Uzbekistan also strongly objected to the potential for the new force to override the national legislation of the CSTO members, arguing that sending contingents to the territories of other states, or deploying it within the CSTO area should not contradict existing laws. Belarus and Uzbekistan are both constitutionally prohibited from sending military forces beyond their own territories. This point makes a complete farce of the CORF, since in order to have either country participate in an exercise (or operation) would entail hosting it on their territory, which explains why one part of the military exercise planned for August and September was scheduled to be staged in Belarus.

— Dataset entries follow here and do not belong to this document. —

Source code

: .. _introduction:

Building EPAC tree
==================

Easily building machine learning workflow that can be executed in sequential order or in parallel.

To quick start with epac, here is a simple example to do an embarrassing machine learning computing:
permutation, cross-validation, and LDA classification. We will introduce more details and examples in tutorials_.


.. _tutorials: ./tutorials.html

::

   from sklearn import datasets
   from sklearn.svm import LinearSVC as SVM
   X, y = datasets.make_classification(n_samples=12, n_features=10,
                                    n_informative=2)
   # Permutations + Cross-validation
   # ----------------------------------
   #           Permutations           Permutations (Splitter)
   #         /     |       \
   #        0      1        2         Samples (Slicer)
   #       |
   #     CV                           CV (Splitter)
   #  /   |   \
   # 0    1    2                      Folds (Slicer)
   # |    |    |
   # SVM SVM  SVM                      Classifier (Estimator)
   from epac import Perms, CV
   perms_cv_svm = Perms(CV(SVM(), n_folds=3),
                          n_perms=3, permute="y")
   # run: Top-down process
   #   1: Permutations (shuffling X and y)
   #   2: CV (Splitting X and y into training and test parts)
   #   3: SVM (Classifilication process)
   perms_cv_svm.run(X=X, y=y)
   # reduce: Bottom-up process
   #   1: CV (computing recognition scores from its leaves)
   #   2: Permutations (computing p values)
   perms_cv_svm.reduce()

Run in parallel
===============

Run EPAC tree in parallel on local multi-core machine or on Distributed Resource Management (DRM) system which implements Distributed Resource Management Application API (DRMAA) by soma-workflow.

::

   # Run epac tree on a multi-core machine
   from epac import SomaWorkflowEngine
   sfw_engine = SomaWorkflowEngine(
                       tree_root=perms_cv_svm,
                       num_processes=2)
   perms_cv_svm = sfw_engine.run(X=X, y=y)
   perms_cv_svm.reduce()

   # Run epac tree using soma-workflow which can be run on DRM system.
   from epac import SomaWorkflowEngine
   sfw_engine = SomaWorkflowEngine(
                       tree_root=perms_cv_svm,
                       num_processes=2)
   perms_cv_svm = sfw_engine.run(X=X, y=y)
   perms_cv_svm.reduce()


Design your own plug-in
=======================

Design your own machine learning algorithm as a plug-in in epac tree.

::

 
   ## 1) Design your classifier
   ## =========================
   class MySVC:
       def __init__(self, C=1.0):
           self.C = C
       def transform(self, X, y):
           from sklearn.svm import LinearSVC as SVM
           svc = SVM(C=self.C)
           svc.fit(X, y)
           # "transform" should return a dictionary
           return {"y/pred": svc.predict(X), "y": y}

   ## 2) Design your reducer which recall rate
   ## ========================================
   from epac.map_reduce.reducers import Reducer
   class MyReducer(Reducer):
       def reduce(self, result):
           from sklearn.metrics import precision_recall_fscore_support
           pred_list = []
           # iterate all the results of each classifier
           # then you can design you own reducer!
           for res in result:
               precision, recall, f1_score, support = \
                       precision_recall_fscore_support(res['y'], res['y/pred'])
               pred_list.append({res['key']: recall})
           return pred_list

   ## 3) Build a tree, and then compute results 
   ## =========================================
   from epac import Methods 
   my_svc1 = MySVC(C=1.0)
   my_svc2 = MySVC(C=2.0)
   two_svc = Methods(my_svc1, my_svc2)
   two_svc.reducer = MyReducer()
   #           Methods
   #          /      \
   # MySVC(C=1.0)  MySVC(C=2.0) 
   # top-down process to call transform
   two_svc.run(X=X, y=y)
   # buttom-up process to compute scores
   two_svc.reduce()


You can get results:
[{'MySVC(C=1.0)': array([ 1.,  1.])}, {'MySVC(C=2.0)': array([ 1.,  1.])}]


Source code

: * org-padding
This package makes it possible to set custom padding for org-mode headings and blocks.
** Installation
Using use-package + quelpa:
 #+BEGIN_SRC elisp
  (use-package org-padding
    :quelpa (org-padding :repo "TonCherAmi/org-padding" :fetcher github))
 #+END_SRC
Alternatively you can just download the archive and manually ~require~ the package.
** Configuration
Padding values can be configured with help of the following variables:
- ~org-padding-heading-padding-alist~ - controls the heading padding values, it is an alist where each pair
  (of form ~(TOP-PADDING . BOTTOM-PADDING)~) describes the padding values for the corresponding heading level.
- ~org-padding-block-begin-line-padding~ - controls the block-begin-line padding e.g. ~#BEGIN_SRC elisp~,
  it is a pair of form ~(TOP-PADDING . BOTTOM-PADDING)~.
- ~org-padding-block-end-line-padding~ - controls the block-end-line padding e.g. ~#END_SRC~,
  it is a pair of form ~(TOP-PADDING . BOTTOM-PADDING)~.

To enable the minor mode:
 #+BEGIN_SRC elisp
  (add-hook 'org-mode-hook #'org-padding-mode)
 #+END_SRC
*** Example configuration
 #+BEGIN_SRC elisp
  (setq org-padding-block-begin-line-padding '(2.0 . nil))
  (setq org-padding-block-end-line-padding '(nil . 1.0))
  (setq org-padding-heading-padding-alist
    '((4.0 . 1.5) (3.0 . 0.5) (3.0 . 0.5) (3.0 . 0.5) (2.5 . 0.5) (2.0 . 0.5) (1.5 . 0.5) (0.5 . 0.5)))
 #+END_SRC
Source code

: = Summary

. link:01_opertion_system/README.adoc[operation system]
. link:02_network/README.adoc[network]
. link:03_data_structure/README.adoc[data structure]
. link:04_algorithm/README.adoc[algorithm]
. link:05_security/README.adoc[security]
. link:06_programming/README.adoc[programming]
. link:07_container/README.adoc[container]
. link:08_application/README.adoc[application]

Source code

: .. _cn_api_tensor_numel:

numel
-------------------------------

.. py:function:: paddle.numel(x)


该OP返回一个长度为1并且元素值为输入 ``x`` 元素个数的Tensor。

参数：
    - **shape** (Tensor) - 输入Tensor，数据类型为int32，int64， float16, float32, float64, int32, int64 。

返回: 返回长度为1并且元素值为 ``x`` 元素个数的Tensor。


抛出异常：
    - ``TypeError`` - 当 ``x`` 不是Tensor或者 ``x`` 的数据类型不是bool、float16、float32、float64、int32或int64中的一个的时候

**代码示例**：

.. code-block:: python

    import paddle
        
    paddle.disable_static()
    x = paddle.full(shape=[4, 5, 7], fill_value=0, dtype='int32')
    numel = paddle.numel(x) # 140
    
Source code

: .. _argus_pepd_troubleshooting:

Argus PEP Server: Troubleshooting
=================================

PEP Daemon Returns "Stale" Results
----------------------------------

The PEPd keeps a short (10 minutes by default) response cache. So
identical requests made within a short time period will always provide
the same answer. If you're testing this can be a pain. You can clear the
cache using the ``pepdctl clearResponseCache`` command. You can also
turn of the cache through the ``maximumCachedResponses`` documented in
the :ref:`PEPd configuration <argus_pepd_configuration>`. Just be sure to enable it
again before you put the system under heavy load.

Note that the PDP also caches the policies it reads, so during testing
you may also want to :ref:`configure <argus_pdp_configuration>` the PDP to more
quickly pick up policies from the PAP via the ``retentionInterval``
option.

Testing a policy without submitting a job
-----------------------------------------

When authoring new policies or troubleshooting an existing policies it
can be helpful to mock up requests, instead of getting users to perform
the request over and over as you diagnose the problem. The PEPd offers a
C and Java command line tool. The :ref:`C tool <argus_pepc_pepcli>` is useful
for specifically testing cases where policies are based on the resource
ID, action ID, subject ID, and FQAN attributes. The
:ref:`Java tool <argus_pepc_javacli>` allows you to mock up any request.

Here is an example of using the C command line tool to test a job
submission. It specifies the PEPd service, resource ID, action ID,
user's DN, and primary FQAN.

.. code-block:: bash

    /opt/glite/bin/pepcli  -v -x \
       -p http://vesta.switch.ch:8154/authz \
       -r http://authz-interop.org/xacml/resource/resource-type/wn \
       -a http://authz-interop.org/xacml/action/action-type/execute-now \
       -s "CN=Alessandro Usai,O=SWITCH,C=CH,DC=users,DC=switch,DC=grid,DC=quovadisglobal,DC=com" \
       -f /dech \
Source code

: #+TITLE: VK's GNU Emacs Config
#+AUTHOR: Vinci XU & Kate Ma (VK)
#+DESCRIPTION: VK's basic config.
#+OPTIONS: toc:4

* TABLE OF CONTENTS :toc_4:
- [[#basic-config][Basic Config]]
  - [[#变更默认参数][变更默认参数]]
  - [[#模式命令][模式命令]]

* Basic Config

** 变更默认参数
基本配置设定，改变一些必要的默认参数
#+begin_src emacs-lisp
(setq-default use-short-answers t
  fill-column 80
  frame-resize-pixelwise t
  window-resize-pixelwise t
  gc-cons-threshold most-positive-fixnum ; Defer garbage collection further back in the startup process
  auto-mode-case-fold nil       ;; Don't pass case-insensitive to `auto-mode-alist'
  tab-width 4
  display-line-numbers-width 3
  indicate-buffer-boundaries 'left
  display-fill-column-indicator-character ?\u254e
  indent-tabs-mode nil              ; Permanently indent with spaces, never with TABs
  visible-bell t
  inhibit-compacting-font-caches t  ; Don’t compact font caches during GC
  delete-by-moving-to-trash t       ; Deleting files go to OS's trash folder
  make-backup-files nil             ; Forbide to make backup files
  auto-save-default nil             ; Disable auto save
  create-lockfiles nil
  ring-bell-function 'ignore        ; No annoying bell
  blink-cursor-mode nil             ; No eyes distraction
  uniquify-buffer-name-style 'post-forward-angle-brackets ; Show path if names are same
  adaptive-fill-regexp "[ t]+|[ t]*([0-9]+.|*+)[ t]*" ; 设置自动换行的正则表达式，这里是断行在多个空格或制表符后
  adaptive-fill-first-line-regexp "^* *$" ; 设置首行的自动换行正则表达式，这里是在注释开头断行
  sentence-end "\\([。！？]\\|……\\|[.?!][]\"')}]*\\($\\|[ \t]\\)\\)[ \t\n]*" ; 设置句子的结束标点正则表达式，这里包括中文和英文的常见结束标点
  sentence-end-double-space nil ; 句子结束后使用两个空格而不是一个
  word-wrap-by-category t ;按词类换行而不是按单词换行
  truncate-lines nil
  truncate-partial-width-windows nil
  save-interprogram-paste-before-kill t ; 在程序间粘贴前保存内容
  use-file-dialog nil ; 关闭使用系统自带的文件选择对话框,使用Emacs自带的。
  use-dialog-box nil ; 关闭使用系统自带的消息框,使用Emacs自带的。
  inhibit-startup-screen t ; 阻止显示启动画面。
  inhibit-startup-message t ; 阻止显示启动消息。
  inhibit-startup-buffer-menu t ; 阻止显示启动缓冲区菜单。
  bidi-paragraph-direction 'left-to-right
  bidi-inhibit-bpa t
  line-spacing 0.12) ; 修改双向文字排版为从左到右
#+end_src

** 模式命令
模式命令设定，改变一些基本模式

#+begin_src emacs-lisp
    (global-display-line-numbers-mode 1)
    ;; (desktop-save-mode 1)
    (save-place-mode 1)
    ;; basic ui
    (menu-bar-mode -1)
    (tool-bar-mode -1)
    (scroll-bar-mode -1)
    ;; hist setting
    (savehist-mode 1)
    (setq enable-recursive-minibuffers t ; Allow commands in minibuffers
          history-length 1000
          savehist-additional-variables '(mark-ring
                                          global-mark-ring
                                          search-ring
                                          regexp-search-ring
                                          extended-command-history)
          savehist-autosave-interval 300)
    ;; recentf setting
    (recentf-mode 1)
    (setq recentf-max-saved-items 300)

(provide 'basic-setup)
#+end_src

Finally, one potentially embarrassing issue raised by Tashkent relates to the timing of the planned CORF military exercises. The force currently lacks any real legal basis, since it has yet to be ratified by the parliaments of its member states: Moscow has effectively argued that the document has temporarily come into force. "In this case, the meaning of the document’s ratification is lost, and the opinions of the parliaments of the CSTO member states are fully ignored," added the Uzbek foreign ministry’s press release (ITAR-TASS, June 23).
Uzbekistan’s principled legal and political objections to the CORF, linked to critical issues such as consensus and practical issues surrounding the new force were dismissed by one independent military analyst in Moscow as "eccentric" (Ezhednevny Zhurnal, June 15). However, though the Uzbek stance has not been supported through the CSTO, its objections are legitimate and unlikely to be resolved as quickly as Medvedev hopes without radically revising the agreement. In any case, Tashkent’s policy toward the CORF has hardened since it was first mooted during the informal CSTO meeting in Borovoye December 19-21, 2008 (which Uzbekistan refused to attend), and formally announced on February 4 at the CSTO summit in Moscow (Rossiya TV, Interfax, RIA Novosti, ITAR-TASS, February 4).
Tashkent initially expressed interest in the transformation of the CSTO force structure, but after it became clear that Moscow would not permit "equal participation" from other member states it opted to participate on an ad hoc basis. The lack of consensus building by Moscow in the interim has served to influence the Uzbek government to step back from the agreement, and consequently weakens the Kremlin’s aspiration to dominate Central Asia.